$185,674.22 Fee Award and $12,829 Costs Award Sustained on Appeal.
Chino Municipal Code section 12.02.030 provides that any applicant (usually a telecommunications company obtaining an encroachment permit) failing to restore city or private property to the like or better condition after any encroachment damages “shall be liable for all costs to restore same and for reasonable attorneys fees and expert witness fees in the event litigation and other legal action is required to collect such costs.” That provision came to haunt Verizon in the next case we discuss.
Cosolo v. Verizon California, Inc., Case No. E049017 (4th Dist., Div. 2 Mar. 14, 2011) (unpublished) was a situation where a sub-subcontractor of Verizon punctured some lateral and city main sewer lines resulting in raw sewage flooding into plaintiff’s homes. After some discovery intensive litigation between plaintiffs, Verizon, Verizon’s subcontractors, and the city, the parties entered into a settlement agreement reserving the lower court’s jurisdiction to rule on the issue of attorney’s fees and costs. Rule it did, awarding plaintiffs $185,674.22 in fees and $12,829 in costs, prompting an appeal by Verizon.

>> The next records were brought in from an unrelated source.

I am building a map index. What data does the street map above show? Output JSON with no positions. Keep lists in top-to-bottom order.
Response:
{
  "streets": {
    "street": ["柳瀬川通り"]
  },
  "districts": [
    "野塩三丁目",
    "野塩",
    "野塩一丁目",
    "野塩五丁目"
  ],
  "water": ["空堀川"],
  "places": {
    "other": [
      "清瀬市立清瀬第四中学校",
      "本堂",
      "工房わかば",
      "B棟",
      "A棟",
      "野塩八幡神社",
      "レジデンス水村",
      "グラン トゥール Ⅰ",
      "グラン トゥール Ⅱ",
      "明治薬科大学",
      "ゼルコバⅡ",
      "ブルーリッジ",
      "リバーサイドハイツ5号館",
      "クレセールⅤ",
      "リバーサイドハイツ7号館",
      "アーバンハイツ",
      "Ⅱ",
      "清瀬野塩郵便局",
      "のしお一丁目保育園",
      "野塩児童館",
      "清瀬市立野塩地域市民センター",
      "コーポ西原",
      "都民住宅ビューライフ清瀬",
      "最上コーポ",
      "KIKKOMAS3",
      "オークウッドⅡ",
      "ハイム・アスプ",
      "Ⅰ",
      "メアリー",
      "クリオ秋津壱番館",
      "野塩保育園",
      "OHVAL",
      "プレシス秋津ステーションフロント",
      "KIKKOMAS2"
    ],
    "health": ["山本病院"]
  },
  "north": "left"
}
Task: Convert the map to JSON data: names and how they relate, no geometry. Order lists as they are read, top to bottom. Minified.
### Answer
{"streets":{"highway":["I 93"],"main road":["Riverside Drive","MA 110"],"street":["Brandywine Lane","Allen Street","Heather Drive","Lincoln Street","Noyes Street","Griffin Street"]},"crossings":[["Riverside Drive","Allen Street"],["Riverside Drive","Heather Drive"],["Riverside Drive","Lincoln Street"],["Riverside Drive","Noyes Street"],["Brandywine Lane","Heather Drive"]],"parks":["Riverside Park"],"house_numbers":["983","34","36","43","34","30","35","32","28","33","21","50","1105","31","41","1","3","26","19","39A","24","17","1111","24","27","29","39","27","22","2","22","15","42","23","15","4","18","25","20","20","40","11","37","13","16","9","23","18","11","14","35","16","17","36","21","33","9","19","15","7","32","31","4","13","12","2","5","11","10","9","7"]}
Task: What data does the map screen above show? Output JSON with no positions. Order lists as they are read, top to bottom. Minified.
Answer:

Things did not open well for Verizon. It requested appellate augmentation of the record to include some deposition transcripts not before the trial court and to include a mediation brief. These were inappropriate items for augmentation, resulting in imposition of a $900 sanction against Verizon for some of plaintiffs’ attorney’s fees in opposing the motion.
The Chino ordinance was found to provide a fee entitlement basis for the awards of fees and expert witness fees (with the latter being a component of the costs award).
Verizon argued that plaintiffs had already been made whole by payments from their insurance carriers, but the appellate court dispatched this one by pointing out that “the fact that plaintiffs’ insurer paid some or even all of the damages plaintiffs incurred does not negate plaintiffs’ right to pursue an action for damages against Verizon, the entity ultimately responsible for the damages.” Any double recovery likely was prevented because the insurer has a subrogation lien against any outside recovery obtained by the plaintiffs from Verizon. Beyond that, the subrogation payment by insurers did not cover court costs and attorney’s fees, so the awards were justified.
This brought the appellate court to confront Verizon’s contention that the awards were excessive in amount, a determination reviewed under the deferential abuse of discretion standard. Not on this record, said the appellate court. Plaintiffs asked for $277,677.92, but were awarded $92,003.70 less–principally because the lower court lowered the requested hourly rate of partners on plaintiffs’ side from $550 to $350 per hour. No apportionment had to be made, because Verizon waived the argument by failing to request that it be done in the lower court. (Premier Medical Mgt. Systems, Inc. v. CIGA, 163 Cal.App.4th 550, 564 (2008).) The costs and fees expended by plaintiffs against the City were properly included in the equation because the city litigation arising from the ordinance was directly related to the overall litigation against Verizon, with Verizon’s behavior being the catalyst for the necessity to sue the city in the first place.
Expert witness fees in the costs award did not have to be divided between defendants (especially excluding costs incurred by defendants settling earlier with plaintiffs), because as the lower court insightfully said “[y]ou know the age-old saying that whoever settles first usually gets the better deal when there’s multiple defendants in the case. They settled out first. They reached their deal. I don’t have them before me now. I can’t order them to pay a part of the costs.”
Fee and costs awards affirmed, a result that will likely not please Verizon (or, more likely, Verizon’s insurance carrier depending on the coverage in Verizon’s policy).